We aim to analyze each element of the mucosal immune system of developing neonatal mice -- the competence to generate IgA preplasmablasts and memory cells vis a vis germinal center reactions in Peyer's patches, the early contributions of B-1 B cells to IgA plasma cells in lamina propria, the development of 'natural' IgA based on the populating of lamina propria with IgA plasma cells, the maturation and activation state of CD4+ T cells in the gut, the establishment of skewed ratios of TH2>>TH1 cells in gut tissues, and the increase in cellularity, functionality, and diversity of subsets of CD8+ T cells in the intraepithelial leukocyte compartment. By using reciprocally crossed scid/scid x +/+ murine parents, raised conventionally or under germ-free conditions, we plan to compare these processes as they occur in neonates in the presence of or 'insulated' and 'isolated' from passive maternal immune effects and/or environmental microbial stimuli.

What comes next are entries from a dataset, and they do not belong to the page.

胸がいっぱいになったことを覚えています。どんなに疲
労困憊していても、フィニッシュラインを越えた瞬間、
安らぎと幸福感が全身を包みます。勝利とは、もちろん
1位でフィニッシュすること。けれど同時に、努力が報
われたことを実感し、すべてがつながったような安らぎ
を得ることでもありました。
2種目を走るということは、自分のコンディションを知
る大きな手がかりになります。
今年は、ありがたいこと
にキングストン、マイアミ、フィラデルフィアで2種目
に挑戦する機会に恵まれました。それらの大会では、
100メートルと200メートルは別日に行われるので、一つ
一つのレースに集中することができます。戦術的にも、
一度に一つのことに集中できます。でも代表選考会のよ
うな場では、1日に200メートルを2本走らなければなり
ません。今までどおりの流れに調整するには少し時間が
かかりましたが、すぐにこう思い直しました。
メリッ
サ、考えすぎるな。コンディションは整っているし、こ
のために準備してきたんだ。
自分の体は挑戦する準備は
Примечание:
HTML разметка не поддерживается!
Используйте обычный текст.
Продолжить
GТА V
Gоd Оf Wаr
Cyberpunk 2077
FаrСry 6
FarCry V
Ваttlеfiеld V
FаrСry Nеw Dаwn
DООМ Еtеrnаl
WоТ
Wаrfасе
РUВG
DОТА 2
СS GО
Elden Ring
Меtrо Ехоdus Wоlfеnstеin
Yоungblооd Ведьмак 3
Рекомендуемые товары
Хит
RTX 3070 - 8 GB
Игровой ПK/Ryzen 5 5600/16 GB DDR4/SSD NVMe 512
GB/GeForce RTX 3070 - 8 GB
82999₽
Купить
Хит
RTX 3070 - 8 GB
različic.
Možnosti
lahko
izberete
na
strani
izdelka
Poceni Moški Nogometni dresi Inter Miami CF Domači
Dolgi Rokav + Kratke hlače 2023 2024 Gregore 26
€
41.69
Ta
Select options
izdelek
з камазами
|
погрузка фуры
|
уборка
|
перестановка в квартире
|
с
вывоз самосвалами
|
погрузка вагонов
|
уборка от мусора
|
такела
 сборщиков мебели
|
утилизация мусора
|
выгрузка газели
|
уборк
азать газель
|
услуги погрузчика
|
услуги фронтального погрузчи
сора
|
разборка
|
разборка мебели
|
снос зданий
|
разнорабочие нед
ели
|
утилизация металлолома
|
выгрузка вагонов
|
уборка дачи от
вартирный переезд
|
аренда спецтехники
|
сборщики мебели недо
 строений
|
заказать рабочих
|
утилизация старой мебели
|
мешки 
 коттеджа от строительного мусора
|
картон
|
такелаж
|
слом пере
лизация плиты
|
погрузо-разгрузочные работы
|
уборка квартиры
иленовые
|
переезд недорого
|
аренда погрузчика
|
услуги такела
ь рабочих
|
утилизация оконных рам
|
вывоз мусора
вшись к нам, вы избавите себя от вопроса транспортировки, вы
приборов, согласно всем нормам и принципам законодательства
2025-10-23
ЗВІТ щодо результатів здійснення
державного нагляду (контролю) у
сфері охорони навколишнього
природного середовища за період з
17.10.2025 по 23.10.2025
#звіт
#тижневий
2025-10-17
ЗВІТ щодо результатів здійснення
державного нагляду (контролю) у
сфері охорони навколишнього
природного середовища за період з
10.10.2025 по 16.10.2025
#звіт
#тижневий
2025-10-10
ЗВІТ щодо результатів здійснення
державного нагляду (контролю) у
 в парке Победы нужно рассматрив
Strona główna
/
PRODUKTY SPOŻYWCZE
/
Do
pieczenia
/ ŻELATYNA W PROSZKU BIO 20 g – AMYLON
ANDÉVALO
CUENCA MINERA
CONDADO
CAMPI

Our second aim i s to investigate mechanisms of immunosuppression/immunopotentiation in neonates mediated by maternal antibodies, pathogens, or environmental antigens, and to evaluate methods to overcome or enhance these processes. We particularly aim to establish a role, if any, for bacterial lipopolysaccharide in mediating the maturation of neonatal B cells and in developing the 'natural' gut IgA response. Further, we would like to devise procedures that would allow neonates to benefit from passively acquired maternal antibodies while overcoming their suppression of active, mucosal immunization -- via mucosal adjuvants, microencapsulated antigens, etc. Model gut mucosal stimuli/infectious agents will include Types 1 and 3 reoviruses, Morganella morganii, Escherichia coli, Salmonella typhimurium Lactobacilli sp., Listeria monocytogenes, and segmented filamentous bacteria (an obligate anaerobe).